- _Exercise description_:
Only a number is wanted: how many lines in the records below contain "shift"?

· · ·

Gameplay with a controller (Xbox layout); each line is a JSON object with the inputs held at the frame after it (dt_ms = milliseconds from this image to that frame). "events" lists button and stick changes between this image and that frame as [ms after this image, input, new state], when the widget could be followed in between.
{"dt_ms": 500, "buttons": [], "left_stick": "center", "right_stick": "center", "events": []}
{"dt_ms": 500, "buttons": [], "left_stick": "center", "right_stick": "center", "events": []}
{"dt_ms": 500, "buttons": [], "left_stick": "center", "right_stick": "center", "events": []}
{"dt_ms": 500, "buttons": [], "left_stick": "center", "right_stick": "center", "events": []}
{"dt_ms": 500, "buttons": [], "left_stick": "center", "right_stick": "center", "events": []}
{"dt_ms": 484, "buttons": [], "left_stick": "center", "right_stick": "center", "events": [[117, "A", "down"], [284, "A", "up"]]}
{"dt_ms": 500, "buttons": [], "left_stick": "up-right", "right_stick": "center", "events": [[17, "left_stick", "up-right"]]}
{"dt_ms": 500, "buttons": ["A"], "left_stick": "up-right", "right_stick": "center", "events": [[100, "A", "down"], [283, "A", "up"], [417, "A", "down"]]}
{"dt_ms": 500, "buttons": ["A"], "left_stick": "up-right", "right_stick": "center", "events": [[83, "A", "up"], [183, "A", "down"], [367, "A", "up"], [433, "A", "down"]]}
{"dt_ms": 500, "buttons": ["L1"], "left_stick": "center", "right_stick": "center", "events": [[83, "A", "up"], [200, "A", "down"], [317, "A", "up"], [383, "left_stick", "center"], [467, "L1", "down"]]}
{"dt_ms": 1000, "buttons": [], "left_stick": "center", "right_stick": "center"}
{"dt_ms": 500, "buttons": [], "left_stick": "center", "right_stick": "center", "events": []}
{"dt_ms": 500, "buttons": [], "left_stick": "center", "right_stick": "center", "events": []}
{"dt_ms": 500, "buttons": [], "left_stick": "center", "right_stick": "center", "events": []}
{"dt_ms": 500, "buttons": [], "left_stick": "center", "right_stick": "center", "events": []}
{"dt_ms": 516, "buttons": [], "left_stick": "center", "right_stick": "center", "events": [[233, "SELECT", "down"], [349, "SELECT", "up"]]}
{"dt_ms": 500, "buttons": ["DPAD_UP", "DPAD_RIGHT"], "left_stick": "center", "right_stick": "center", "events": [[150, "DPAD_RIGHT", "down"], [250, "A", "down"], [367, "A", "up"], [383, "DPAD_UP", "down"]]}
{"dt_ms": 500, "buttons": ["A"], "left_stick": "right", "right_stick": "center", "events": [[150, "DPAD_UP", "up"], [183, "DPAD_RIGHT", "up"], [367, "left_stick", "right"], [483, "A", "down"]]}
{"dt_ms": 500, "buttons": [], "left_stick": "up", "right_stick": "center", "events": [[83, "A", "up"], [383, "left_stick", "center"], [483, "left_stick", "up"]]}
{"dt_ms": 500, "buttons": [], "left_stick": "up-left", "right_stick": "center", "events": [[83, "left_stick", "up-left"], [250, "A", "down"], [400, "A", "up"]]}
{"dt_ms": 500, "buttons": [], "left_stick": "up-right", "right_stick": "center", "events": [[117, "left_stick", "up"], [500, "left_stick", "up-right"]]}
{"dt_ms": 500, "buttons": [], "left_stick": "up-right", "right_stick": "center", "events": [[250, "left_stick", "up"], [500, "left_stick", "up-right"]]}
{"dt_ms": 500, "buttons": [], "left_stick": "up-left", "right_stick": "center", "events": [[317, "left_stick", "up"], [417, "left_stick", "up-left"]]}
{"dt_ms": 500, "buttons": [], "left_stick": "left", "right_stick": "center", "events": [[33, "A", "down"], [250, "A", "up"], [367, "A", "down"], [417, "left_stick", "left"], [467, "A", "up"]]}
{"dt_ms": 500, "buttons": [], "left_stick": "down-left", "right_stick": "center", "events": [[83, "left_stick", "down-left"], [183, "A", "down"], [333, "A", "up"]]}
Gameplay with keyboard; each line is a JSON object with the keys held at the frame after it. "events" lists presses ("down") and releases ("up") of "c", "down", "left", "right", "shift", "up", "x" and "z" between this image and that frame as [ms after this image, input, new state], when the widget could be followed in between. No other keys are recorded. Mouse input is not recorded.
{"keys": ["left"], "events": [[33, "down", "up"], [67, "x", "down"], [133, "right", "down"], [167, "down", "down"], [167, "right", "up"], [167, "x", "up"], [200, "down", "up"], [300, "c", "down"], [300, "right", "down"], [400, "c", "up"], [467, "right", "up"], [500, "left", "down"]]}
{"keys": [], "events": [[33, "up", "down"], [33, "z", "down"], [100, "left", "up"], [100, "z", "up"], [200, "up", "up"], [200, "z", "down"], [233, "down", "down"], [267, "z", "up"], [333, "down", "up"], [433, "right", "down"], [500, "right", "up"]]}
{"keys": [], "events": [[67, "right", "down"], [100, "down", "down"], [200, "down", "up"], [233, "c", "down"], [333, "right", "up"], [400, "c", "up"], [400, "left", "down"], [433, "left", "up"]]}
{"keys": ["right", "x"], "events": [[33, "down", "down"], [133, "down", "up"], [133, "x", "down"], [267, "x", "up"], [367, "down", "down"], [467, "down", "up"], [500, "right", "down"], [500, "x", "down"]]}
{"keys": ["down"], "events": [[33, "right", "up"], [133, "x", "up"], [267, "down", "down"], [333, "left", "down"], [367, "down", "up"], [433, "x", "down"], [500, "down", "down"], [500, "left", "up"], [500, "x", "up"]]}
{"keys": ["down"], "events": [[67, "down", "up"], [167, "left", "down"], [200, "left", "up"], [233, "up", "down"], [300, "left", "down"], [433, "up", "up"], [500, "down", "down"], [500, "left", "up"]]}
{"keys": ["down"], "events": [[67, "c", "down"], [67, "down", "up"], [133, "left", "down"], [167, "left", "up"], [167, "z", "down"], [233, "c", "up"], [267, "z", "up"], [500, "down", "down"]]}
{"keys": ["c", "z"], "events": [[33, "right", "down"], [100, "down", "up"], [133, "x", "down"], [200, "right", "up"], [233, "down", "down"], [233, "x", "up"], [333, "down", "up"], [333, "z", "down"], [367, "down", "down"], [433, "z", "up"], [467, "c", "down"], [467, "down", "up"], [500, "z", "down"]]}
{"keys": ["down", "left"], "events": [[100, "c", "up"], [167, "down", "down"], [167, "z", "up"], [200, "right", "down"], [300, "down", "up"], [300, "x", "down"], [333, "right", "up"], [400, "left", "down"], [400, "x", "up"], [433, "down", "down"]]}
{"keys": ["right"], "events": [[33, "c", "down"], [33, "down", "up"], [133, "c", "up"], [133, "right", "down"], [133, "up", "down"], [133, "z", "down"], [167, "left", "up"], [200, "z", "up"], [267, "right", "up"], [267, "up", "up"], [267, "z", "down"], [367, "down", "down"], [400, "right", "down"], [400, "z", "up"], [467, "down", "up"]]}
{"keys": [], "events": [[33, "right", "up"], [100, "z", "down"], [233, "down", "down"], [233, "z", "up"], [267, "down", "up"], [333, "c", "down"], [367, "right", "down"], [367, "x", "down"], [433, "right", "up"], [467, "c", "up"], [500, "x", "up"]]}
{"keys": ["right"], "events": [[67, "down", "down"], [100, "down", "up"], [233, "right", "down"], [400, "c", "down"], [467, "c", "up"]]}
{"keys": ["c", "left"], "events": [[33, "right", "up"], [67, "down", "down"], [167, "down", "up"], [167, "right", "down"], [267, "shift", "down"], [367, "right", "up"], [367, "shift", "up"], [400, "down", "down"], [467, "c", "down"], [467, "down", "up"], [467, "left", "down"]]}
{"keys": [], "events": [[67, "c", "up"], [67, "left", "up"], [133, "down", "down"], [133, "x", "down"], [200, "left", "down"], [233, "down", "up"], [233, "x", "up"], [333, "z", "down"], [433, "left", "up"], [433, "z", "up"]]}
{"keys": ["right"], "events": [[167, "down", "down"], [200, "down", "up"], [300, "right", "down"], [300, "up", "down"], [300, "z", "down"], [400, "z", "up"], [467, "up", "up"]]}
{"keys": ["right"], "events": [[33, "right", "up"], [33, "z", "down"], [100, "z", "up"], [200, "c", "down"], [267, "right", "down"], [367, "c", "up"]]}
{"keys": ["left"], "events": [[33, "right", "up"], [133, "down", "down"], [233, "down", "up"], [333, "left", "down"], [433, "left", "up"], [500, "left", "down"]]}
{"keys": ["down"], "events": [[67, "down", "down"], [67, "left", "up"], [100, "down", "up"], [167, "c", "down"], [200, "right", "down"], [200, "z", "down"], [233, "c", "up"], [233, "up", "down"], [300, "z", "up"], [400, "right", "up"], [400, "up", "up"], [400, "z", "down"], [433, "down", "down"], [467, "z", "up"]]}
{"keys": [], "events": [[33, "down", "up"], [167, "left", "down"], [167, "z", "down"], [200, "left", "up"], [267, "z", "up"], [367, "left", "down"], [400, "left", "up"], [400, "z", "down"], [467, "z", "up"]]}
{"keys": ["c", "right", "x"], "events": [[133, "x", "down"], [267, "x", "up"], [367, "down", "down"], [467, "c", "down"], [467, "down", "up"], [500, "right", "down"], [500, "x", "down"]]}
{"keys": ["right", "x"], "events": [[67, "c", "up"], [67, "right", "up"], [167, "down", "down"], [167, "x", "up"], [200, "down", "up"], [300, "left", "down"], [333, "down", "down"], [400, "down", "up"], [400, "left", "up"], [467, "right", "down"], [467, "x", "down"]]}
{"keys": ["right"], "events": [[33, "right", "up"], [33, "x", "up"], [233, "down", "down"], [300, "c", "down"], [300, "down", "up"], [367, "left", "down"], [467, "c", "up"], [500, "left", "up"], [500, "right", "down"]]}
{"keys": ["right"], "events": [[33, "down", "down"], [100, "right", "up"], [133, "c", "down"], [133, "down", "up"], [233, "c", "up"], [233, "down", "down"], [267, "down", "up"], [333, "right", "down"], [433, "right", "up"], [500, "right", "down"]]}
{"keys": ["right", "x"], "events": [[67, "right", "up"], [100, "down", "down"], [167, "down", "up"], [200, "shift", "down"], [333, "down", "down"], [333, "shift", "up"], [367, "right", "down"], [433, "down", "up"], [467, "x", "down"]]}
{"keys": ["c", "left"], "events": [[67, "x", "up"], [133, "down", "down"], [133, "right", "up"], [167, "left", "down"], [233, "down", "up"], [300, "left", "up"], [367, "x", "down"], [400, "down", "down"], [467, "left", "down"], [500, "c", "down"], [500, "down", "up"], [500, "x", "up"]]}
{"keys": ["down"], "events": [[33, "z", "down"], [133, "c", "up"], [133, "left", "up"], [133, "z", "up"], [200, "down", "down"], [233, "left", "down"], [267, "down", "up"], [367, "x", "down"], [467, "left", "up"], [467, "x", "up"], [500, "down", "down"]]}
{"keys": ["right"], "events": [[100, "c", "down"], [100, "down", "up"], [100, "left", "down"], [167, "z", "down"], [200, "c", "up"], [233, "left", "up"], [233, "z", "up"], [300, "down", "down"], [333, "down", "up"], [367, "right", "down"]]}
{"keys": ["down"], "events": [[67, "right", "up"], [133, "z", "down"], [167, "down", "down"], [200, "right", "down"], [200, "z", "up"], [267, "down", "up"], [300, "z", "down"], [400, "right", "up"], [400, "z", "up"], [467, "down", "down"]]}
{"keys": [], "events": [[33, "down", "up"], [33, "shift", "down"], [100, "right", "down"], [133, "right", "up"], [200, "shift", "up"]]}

· · ·

- _Answer to this exercise_:
4